Start of Records provided
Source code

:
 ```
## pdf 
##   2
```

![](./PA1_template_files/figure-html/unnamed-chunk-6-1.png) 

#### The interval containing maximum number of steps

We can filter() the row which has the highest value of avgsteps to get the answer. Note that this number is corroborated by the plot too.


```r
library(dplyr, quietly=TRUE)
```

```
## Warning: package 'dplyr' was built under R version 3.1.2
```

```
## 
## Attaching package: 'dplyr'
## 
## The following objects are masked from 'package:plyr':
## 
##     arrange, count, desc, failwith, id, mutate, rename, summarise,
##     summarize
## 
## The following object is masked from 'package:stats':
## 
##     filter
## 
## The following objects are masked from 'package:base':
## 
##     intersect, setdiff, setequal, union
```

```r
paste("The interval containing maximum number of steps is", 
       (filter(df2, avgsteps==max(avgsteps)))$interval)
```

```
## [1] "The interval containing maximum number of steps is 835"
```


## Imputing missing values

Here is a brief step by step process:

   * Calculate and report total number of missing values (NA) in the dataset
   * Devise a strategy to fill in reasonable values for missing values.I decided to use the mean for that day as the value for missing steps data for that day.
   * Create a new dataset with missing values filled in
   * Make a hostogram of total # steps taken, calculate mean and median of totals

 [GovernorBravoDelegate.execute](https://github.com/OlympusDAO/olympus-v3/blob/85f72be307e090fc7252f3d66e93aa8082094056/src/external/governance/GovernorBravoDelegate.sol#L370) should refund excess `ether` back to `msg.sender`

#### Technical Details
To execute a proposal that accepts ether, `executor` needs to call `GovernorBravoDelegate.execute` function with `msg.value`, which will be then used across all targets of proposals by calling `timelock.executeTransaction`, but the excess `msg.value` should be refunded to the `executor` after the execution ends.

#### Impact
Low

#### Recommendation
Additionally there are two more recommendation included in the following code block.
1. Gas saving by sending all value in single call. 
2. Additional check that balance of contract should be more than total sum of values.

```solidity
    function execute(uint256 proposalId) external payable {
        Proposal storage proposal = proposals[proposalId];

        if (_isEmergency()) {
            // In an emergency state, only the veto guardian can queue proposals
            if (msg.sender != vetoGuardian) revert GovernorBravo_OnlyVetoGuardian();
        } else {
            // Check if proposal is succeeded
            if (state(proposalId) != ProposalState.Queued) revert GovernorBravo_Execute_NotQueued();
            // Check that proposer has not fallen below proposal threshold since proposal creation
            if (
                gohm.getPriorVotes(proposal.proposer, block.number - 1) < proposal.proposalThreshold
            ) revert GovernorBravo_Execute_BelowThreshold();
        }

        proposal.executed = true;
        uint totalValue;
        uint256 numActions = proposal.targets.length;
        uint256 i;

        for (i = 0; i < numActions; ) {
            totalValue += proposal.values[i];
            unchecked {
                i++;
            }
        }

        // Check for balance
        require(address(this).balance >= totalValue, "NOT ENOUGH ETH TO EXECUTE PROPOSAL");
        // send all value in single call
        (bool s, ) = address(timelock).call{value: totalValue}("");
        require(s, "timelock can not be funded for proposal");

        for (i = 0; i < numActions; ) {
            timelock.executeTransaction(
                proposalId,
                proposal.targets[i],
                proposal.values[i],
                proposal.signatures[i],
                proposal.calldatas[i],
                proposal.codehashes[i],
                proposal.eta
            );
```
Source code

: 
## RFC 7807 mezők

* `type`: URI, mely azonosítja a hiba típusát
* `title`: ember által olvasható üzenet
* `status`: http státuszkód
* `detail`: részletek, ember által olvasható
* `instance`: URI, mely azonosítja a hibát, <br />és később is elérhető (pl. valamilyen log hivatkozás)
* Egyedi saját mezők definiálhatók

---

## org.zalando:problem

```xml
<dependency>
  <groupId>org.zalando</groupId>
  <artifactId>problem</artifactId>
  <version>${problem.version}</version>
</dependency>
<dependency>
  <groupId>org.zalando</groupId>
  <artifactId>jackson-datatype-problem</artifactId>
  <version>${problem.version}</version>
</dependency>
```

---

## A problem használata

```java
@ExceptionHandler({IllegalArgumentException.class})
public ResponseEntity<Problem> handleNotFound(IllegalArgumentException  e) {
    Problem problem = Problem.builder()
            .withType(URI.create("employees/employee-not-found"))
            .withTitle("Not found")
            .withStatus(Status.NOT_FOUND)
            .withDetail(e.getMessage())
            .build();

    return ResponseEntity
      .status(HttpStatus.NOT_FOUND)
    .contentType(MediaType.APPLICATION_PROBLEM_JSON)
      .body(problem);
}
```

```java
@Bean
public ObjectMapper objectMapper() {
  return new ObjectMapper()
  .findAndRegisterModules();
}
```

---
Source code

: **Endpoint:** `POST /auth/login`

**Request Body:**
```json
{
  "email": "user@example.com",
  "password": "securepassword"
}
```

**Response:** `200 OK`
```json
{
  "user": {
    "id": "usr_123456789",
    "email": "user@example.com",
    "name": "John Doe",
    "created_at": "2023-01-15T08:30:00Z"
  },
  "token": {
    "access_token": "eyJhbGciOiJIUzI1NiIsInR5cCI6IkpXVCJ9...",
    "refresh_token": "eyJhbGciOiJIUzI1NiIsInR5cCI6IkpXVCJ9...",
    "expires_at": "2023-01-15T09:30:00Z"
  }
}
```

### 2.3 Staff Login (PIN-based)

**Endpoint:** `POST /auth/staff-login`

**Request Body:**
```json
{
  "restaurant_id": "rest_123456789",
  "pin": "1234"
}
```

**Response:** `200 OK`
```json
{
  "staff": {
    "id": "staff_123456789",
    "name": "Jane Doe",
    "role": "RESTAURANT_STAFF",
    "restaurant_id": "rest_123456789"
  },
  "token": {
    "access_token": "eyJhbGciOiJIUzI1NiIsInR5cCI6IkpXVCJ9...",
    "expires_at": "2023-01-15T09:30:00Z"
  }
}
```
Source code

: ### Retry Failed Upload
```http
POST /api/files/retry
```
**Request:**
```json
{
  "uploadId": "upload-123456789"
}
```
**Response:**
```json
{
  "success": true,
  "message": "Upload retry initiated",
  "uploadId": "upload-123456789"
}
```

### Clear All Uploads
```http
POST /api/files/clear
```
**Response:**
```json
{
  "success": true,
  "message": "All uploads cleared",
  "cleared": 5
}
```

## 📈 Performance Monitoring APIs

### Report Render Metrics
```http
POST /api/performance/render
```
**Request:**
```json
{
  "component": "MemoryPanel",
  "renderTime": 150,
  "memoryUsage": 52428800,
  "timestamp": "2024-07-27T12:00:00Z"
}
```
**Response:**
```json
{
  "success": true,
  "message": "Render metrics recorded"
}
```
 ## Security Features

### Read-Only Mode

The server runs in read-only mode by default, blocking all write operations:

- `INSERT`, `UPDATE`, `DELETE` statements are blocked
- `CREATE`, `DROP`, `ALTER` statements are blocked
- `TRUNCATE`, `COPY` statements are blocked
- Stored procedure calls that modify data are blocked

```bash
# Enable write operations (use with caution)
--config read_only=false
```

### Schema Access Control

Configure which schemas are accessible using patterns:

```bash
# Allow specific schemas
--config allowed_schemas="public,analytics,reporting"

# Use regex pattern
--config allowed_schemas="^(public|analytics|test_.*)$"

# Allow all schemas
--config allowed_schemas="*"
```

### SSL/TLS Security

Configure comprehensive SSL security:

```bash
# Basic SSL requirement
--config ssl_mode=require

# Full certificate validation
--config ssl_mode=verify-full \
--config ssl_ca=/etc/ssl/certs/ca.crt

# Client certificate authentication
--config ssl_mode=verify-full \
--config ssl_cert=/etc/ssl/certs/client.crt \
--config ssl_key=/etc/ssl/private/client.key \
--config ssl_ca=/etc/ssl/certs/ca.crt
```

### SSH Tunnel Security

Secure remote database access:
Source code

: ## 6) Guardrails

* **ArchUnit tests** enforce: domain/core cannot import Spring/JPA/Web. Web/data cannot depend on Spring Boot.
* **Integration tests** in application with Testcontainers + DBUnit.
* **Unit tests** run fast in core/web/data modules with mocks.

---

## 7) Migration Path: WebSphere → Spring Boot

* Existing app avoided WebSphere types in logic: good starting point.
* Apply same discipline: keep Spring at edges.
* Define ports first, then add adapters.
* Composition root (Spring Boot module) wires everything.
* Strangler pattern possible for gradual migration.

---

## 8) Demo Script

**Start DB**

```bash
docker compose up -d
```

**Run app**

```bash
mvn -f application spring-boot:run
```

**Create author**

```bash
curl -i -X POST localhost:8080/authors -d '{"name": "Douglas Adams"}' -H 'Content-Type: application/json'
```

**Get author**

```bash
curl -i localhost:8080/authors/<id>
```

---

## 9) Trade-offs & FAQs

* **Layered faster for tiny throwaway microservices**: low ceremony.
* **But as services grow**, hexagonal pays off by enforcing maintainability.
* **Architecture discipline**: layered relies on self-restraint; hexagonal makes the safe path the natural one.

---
End of Records provided
**What is expected**
Go through the data above and return each line containing the string "localhost".

**Solution below**
curl -i -X POST localhost:8080/authors -d '{"name": "Douglas Adams"}' -H 'Content-Type: application/json'
curl -i localhost:8080/authors/<id>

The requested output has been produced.